'''

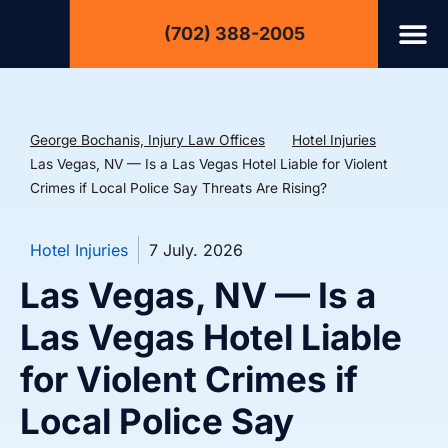
(702) 388-2005
George Bochanis, Injury Law Offices
Hotel Injuries
Las Vegas, NV — Is a Las Vegas Hotel Liable for Violent
Crimes if Local Police Say Threats Are Rising?
Hotel Injuries
7 July. 2026
Las Vegas, NV — Is a
Las Vegas Hotel Liable
for Violent Crimes if
Local Police Say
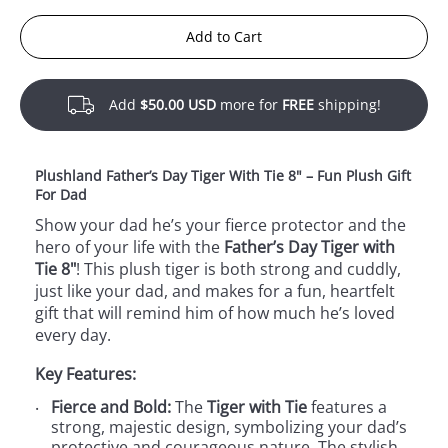
Add to Cart
Add
$50.00 USD
more for
FREE
shipping!
Plushland Father’s Day Tiger With Tie 8" – Fun Plush Gift
For Dad
Show your dad he’s your fierce protector and the
hero of your life with the
Father’s Day Tiger with
Tie 8"
! This plush tiger is both strong and cuddly,
just like your dad, and makes for a fun, heartfelt
gift that will remind him of how much he’s loved
every day.
Key Features:
Fierce and Bold:
The
Tiger with Tie
features a
strong, majestic design, symbolizing your dad’s
protective and courageous nature. The stylish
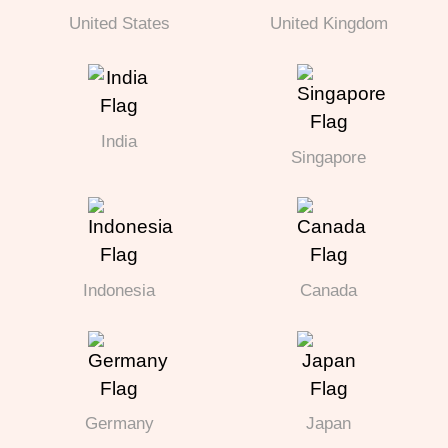
United States
United Kingdom
India
Singapore
Indonesia
Canada
Germany
Japan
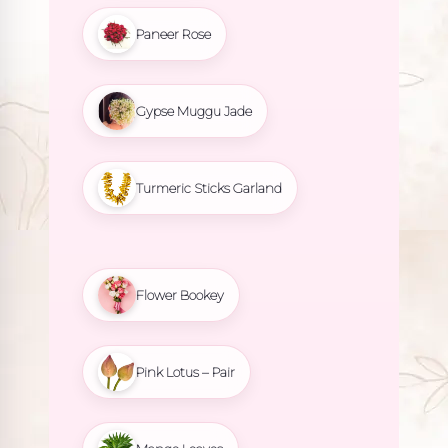
Paneer Rose
Gypse Muggu Jade
Turmeric Sticks Garland
Flower Bookey
Pink Lotus – Pair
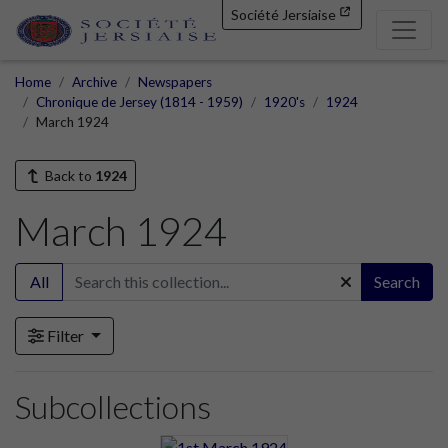
Société Jersiaise
Home
Archive
Newspapers
Chronique de Jersey (1814 - 1959)
1920's
1924
March 1924
Back to
1924
March 1924
All
Search
Filter
Subcollections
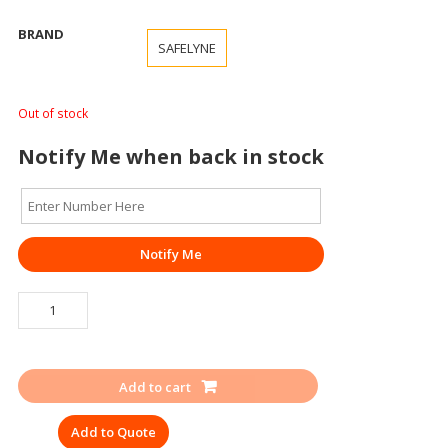
BRAND
SAFELYNE
Out of stock
Notify Me when back in stock
Notify Me
SIGNAGE
ELECTRIC
SHOCK
TREATMENT
Add to cart
CHART
quantity
Add to Quote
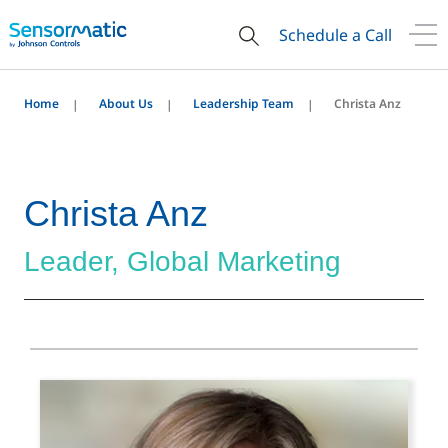
Schedule a Call
Home
About Us
Leadership Team
Christa Anz
Christa Anz
Leader, Global Marketing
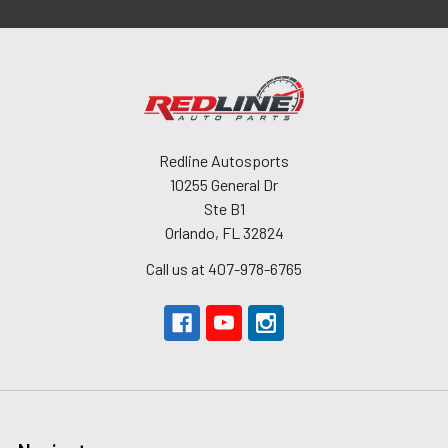
Redline Autosports
10255 General Dr
Ste B1
Orlando, FL 32824
Call us at 407-978-6765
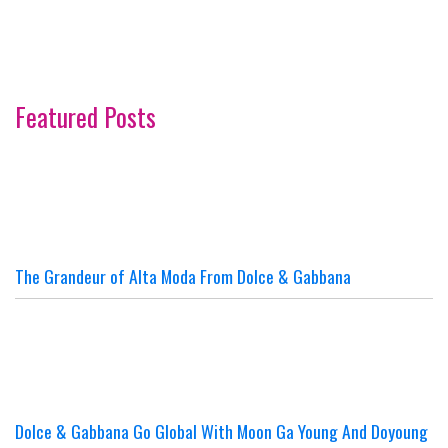
Featured Posts
The Grandeur of Alta Moda From Dolce & Gabbana
Dolce & Gabbana Go Global With Moon Ga Young And Doyoung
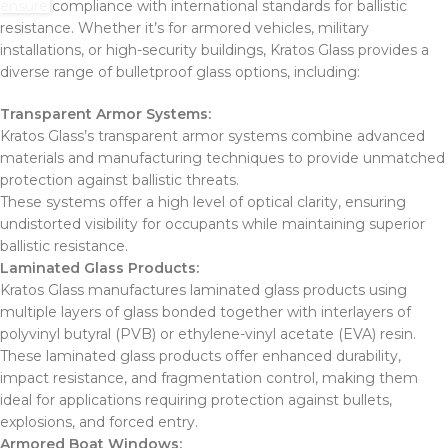
ensure compliance with international standards for ballistic
resistance. Whether it’s for armored vehicles, military
installations, or high-security buildings, Kratos Glass provides a
diverse range of bulletproof glass options, including:
Transparent Armor Systems:
Kratos Glass’s transparent armor systems combine advanced
materials and manufacturing techniques to provide unmatched
protection against ballistic threats.
These systems offer a high level of optical clarity, ensuring
undistorted visibility for occupants while maintaining superior
ballistic resistance.
Laminated Glass Products:
Kratos Glass manufactures laminated glass products using
multiple layers of glass bonded together with interlayers of
polyvinyl butyral (PVB) or ethylene-vinyl acetate (EVA) resin.
These laminated glass products offer enhanced durability,
impact resistance, and fragmentation control, making them
ideal for applications requiring protection against bullets,
explosions, and forced entry.
Armored Boat Windows:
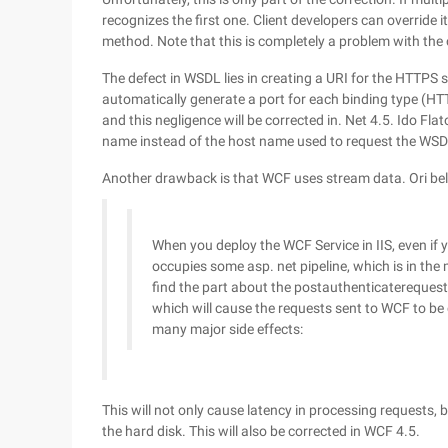
recognizes the first one. Client developers can override 
method. Note that this is completely a problem with the cl
The defect in WSDL lies in creating a URI for the HTTPS 
automatically generate a port for each binding type (HTT
and this negligence will be corrected in. Net 4.5. Ido F
name instead of the host name used to request the WSD
Another drawback is that WCF uses stream data. Ori bel
When you deploy the WCF Service in IIS, even if 
occupies some asp. net pipeline, which is in the
find the part about the postauthenticaterequest 
which will cause the requests sent to WCF to be
many major side effects:
This will not only cause latency in processing requests, 
the hard disk. This will also be corrected in WCF 4.5.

'''

### EXERCISE DETAILS
Reproduce word for word every line of text in the rows above, leaving out the pictures.

### ANSWER TO THIS PROBLEM
(702) 388-2005
George Bochanis, Injury Law Offices
Hotel Injuries
Las Vegas, NV — Is a Las Vegas Hotel Liable for Violent
Crimes if Local Police Say Threats Are Rising?
Hotel Injuries
7 July. 2026
Las Vegas, NV — Is a
Las Vegas Hotel Liable
for Violent Crimes if
Local Police Say
Add to Cart
Add
$50.00 USD
more for
FREE
shipping!
Plushland Father’s Day Tiger With Tie 8" – Fun Plush Gift
For Dad
Show your dad he’s your fierce protector and the
hero of your life with the
Father’s Day Tiger with
Tie 8"
! This plush tiger is both strong and cuddly,
just like your dad, and makes for a fun, heartfelt
gift that will remind him of how much he’s loved
every day.
Key Features:
Fierce and Bold:
The
Tiger with Tie
features a
strong, majestic design, symbolizing your dad’s
protective and courageous nature. The stylish
United States
United Kingdom
India
Singapore
Indonesia
Canada
Germany
Japan
Paneer Rose
Gypse Muggu Jade
Turmeric Sticks Garland
Flower Bookey
Pink Lotus – Pair
Société Jersiaise
Home
Archive
Newspapers
Chronique de Jersey (1814 - 1959)
1920's
1924
March 1924
Back to
1924
March 1924
All
Search
Filter
Subcollections
BRAND
SAFELYNE
Out of stock
Notify Me when back in stock
Notify Me
SIGNAGE
ELECTRIC
SHOCK
TREATMENT
Add to cart
CHART
quantity
Add to Quote
Schedule a Call
Home
About Us
Leadership Team
Christa Anz
Christa Anz
Leader, Global Marketing
Redline Autosports
10255 General Dr
Ste B1
Orlando, FL 32824
Call us at 407-978-6765
Featured Posts
The Grandeur of Alta Moda From Dolce & Gabbana
Dolce & Gabbana Go Global With Moon Ga Young And Doyoung
ensure compliance with international standards for ballistic
resistance. Whether it’s for armored vehicles, military
installations, or high-security buildings, Kratos Glass provides a
diverse range of bulletproof glass options, including:
Transparent Armor Systems:
Kratos Glass’s transparent armor systems combine advanced
materials and manufacturing techniques to provide unmatched
protection against ballistic threats.
These systems offer a high level of optical clarity, ensuring
undistorted visibility for occupants while maintaining superior
ballistic resistance.
Laminated Glass Products:
Kratos Glass manufactures laminated glass products using
multiple layers of glass bonded together with interlayers of
polyvinyl butyral (PVB) or ethylene-vinyl acetate (EVA) resin.
These laminated glass products offer enhanced durability,
impact resistance, and fragmentation control, making them
ideal for applications requiring protection against bullets,
explosions, and forced entry.
Armored Boat Windows:
recognizes the first one. Client developers can override 
method. Note that this is completely a problem with the cl
The defect in WSDL lies in creating a URI for the HTTPS 
automatically generate a port for each binding type (HTT
and this negligence will be corrected in. Net 4.5. Ido F
name instead of the host name used to request the WSD
Another drawback is that WCF uses stream data. Ori bel
When you deploy the WCF Service in IIS, even if 
occupies some asp. net pipeline, which is in the
find the part about the postauthenticaterequest 
which will cause the requests sent to WCF to be
many major side effects:
This will not only cause latency in processing requests, 
the hard disk. This will also be corrected in WCF 4.5.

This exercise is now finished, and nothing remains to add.